**To do**
Answer these questions from the passage on ketamine therapy.
1. How long do people usually stay in the clinic for observation after using Spravato?
2. What does a single IV infusion session typically cost?
3. Which organ is involved in the most significant long-term risk documented in the medical literature?

**Excerpted passage**
----------

For Spravato (the nasal spray), the process is similar in structure. You self-administer the spray under a provider’s supervision, then remain in the clinic for observation, usually about two hours. A standard initial course for either approach typically involves six to eight sessions over the first month, with the frequency tapering after that based on your response.

Side Effects and Risks

Short-term side effects during and immediately after a session are common but generally resolve quickly. Dissociation is the most prominent, along with dizziness, nausea, increased blood pressure, and sometimes visual disturbances. Some people experience anxiety or confusion during the session itself. These effects almost always clear within a couple of hours.

Long-term risks are a more serious consideration. Tolerance develops quickly with ketamine, meaning the same dose produces less effect over time. This is primarily a concern with frequent or recreational use rather than supervised clinical sessions, but it underscores why treatment is typically spaced out and monitored. The most significant long-term risk documented in the medical literature involves bladder damage. Chronic ketamine use can cause a painful condition involving bladder inflammation, shrinkage, frequent urination, incontinence, and in severe cases, irreversible urinary tract damage. Studies of recreational users have found that over 20% experience urinary tract symptoms, with some studies reporting rates as high as 46% to 90% among heavy users. The doses and frequency used in clinical therapy are far lower than recreational use, but the risk is not zero, particularly with ongoing maintenance treatment.

The FDA has specifically warned about the risks of compounded ketamine products, particularly oral formulations and at-home ketamine prescribed through telehealth services, where monitoring is minimal or absent.

Cost and Insurance Coverage

Ketamine therapy is expensive, and paying for it remains one of the biggest barriers to access. A single IV infusion session typically costs between $400 and $800. With a standard initial course of six to eight sessions in the first month, that adds up to $2,400 to $6,400 before any maintenance sessions.

Most insurance companies still classify ketamine infusions as experimental, which means coverage is limited or nonexistent. Some plans offer partial coverage when traditional treatments have failed or when the therapy is deemed medically necessary, but this varies widely. Spravato, the FDA-approved nasal spray, has a better chance of insurance coverage precisely because of its approved status, though copays and prior authorization requirements can still make it costly. If you’re considering ketamine therapy, asking about both the per-session cost and the expected total number of sessions upfront will give you a more realistic picture of the financial commitment.

----------

**Extracted data**
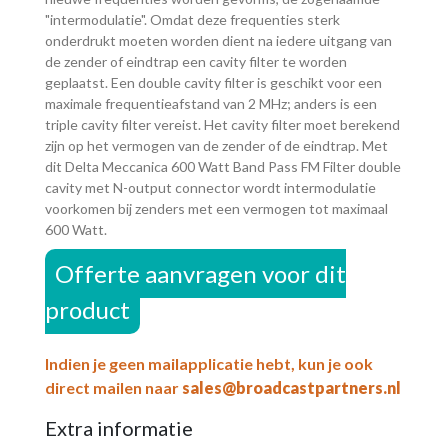
"intermodulatie". Omdat deze frequenties sterk
onderdrukt moeten worden dient na iedere uitgang van
de zender of eindtrap een cavity filter te worden
geplaatst. Een double cavity filter is geschikt voor een
maximale frequentieafstand van 2 MHz; anders is een
triple cavity filter vereist. Het cavity filter moet berekend
zijn op het vermogen van de zender of de eindtrap. Met
dit Delta Meccanica 600 Watt Band Pass FM Filter double
cavity met N-output connector wordt intermodulatie
voorkomen bij zenders met een vermogen tot maximaal
600 Watt.
Offerte aanvragen voor dit
product
Indien je geen mailapplicatie hebt, kun je ook
direct mailen naar
sales@broadcastpartners.nl
Extra informatie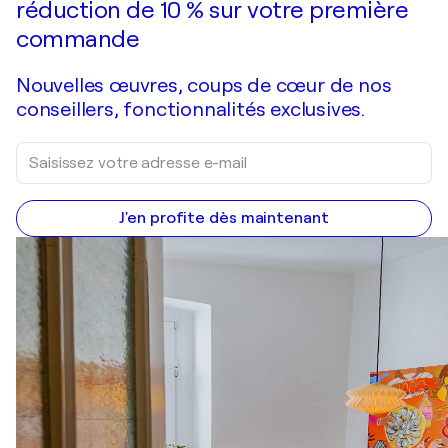
réduction de 10 % sur votre première
commande
Nouvelles œuvres, coups de cœur de nos
conseillers, fonctionnalités exclusives.
J'en profite dès maintenant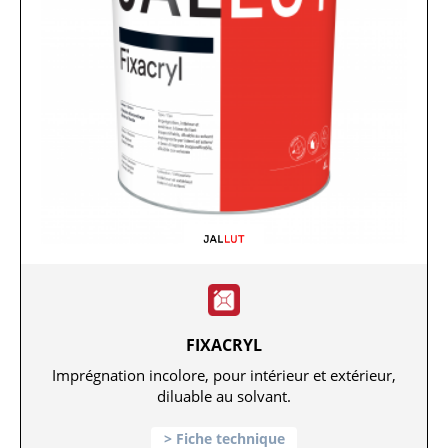
FIXACRYL
Imprégnation incolore, pour intérieur et extérieur,
diluable au solvant.
Fiche technique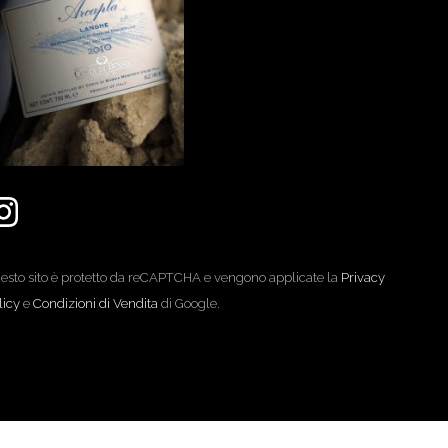
esto sito è protetto da reCAPTCHA e vengono applicate la
Privacy
licy
e
Condizioni di Vendita
di Google.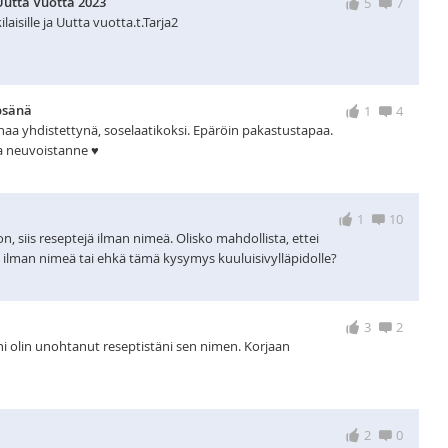
Uutta Vuotta 2023
5
7
laisille ja Uutta vuotta.t.Tarja2
psänä
1
4
naa yhdistettynä, soselaatikoksi. Epäröin pakastustapaa.
a neuvoistanne ♥
1
10
on, siis reseptejä ilman nimeä. Olisko mahdollista, ettei
 ilman nimeä tai ehkä tämä kysymys kuuluisivylläpidolle?
3
2
ani olin unohtanut reseptistäni sen nimen. Korjaan
2
0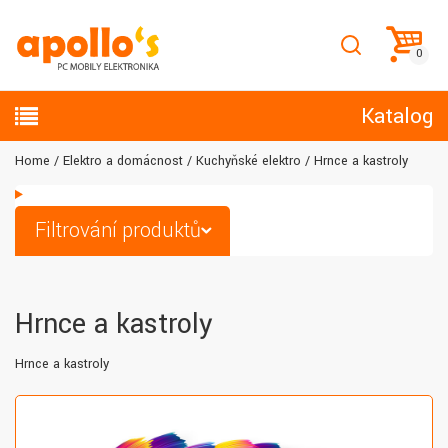
Katalog
Home
Elektro a domácnost
Kuchyňské elektro
Hrnce a kastroly
Filtrování produktů
Hrnce a kastroly
Hrnce a kastroly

----------

**Answer to this task**
1. About two hours.
2. Between $400 and $800.
3. The bladder.